County Flags flying in Parliament Square, London, July 2019
Oooh, Granny does love a good flag! What a brilliant idea to hang 50 of the county flags of England, Scotland and Wales together in Parliament Square to mark Historic County Flags day. What a lovely sight! The display between 23 and 26th July, formed part of national festivities taking place across the country. Government has just made it easier for local authorities to mark its boundaries with road signs and to fly county flags whenever possible without having to apply for strict planning permissions and I for one, hope it generates much interest.
Here in East Anglia we have some lovely flags though I am a bit miffed that the lovely red heading (chief) on Norfolk County Council's arms has been left off the new county design. I think visually they've missed a trick though it seems according to the official information below that it was quite a late addition to the arms.
Among the fifty flags displayed there were some new designs but in the main, they are flags previously associated with their counties and often have links to prominent families that have helped shape a particular region such as Norfolk.
NORFOLK: This design is the banner of the arms attributed to Ralph (Ranulph) de Gael (de Guader), first Earl of Norfolk (1071-1075). The de Gael banner has been used to represent the county throughout the centuries and forms the basis of many county society emblems. In 1904 the de Gael arms formed the basis of the county council arms, however the red chief with royal emblems were added by request of King Edward VII.

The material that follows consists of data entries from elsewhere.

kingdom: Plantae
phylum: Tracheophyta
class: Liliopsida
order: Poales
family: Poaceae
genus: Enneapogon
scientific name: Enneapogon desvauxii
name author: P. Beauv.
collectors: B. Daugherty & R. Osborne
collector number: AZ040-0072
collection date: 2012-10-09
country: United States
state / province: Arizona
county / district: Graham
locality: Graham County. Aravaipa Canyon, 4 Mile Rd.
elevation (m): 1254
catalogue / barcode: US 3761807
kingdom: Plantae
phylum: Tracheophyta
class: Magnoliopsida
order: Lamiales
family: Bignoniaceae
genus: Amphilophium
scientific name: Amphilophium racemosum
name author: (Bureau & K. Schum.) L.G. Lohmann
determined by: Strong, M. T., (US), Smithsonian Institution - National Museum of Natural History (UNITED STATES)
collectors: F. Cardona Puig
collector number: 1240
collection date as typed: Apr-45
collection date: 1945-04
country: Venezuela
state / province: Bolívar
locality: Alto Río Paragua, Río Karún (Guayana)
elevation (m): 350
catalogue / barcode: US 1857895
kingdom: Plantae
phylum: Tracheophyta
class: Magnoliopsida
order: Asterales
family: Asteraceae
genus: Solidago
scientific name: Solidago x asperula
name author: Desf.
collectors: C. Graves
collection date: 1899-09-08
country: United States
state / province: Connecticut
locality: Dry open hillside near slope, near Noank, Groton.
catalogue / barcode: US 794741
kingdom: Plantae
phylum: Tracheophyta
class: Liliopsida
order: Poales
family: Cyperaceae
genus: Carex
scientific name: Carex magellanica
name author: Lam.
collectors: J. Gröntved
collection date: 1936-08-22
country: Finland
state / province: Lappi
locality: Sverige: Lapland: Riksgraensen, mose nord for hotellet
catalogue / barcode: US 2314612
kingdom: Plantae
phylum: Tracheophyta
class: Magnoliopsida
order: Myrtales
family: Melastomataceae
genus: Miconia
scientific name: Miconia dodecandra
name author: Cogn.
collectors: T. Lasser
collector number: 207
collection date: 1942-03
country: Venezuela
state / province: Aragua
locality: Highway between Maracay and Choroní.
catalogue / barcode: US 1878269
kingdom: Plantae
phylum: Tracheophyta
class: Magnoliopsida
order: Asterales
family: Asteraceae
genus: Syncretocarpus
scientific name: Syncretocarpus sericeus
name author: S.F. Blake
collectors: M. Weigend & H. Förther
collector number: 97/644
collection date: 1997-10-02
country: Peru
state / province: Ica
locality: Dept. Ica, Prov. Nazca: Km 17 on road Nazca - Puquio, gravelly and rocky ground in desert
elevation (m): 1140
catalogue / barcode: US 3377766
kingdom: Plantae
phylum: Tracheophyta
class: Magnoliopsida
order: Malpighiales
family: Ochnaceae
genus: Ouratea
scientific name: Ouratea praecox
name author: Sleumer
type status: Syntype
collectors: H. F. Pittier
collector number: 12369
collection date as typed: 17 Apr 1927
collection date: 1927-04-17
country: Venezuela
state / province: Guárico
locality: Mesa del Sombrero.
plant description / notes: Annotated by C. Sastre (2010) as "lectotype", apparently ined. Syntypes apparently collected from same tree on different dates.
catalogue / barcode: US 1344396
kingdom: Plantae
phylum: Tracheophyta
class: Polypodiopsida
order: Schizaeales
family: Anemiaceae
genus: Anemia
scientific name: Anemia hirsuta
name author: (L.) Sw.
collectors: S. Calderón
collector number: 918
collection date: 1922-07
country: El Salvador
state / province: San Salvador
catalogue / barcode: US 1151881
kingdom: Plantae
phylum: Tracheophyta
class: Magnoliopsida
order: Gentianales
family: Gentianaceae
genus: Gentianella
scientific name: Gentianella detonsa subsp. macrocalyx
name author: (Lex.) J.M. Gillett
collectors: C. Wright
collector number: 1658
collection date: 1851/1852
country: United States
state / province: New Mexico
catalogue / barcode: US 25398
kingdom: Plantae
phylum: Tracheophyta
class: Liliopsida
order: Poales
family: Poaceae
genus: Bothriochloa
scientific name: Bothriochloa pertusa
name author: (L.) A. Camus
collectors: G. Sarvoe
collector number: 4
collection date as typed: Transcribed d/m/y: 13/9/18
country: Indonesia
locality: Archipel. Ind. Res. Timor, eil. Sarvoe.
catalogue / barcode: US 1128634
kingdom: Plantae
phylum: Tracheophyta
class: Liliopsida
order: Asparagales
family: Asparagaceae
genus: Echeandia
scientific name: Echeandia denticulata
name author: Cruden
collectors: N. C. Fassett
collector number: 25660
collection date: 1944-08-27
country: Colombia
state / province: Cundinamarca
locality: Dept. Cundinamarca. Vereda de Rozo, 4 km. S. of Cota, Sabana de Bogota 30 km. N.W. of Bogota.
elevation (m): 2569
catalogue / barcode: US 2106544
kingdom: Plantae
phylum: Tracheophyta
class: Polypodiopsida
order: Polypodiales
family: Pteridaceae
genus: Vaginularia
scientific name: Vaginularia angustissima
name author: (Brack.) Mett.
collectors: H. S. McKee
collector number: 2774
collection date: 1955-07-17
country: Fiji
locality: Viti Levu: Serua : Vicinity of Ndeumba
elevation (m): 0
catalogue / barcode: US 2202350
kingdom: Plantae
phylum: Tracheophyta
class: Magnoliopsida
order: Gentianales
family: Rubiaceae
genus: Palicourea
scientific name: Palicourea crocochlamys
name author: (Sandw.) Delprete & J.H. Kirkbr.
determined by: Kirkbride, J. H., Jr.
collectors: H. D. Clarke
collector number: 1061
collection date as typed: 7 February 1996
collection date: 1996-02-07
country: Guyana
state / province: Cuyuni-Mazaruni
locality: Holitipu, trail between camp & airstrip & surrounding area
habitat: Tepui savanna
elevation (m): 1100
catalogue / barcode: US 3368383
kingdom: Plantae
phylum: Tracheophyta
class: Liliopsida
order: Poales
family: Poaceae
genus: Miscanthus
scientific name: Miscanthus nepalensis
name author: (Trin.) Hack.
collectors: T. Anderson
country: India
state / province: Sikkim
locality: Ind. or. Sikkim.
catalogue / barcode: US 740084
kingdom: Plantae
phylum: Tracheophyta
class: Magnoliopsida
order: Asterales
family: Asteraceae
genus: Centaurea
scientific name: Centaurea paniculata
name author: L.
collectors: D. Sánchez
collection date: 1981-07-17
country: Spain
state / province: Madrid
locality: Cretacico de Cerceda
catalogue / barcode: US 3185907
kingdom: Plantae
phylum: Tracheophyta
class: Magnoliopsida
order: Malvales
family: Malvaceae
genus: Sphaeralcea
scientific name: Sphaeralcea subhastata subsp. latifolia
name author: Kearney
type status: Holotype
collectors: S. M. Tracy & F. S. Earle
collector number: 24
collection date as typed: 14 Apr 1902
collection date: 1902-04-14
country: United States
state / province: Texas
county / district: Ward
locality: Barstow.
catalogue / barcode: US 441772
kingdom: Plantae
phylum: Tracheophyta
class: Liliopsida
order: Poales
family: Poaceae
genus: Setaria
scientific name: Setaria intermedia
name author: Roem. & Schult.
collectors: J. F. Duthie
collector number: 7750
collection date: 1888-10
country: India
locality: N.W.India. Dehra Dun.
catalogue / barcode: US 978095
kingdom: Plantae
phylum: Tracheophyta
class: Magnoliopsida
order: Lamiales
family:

The SUFFOLK flag features the crown and crossed arrows attributed to St Edmund. St Edmund was a King of East Anglia who was shot with arrows by vikings, thus explaining the elements of the emblem. At the time the East Anglian capital was in Suffolk and after his death his saintly cult was based in Bury St Edmunds within the county. Over time his emblem has served to become an emblem of the county itself.
The three gold crowns represent East Anglia, in which CAMBRIDGESHIRE is located. They are placed against a blue field which is the same shade used on the East Anglia flag. The wavy lines represent the River Cam and are in the colours of Cambridge University.
And finally, my own birth county of Essex, a very brief description but these are the arms that used to be displayed on my junior school and which impressed me even at that tender age.
The flag of ESSEX is ancient in origin and features three Saxon seaxes on a red field.
Heraldry is so colourful and so full of intrigue, power struggles, war and peace. A very complex subject run under the very strict rules of arms and overseen by the College of Arms in London, founded in 1484 and ever since then has created and maintained official registers of coats of arms, pedigrees and much, much more.
By the way, a vexillologist is a person who studies flags and the word is a synthesis of the Latin word vexillum (flag) and the Greek suffix-logia (study).One who designs flags is a vexillographer, and the art of flag-designing is called vexillography. One who is a hobbyist or general admirer of flags is a vexillophile. You should be able to dine out on that information!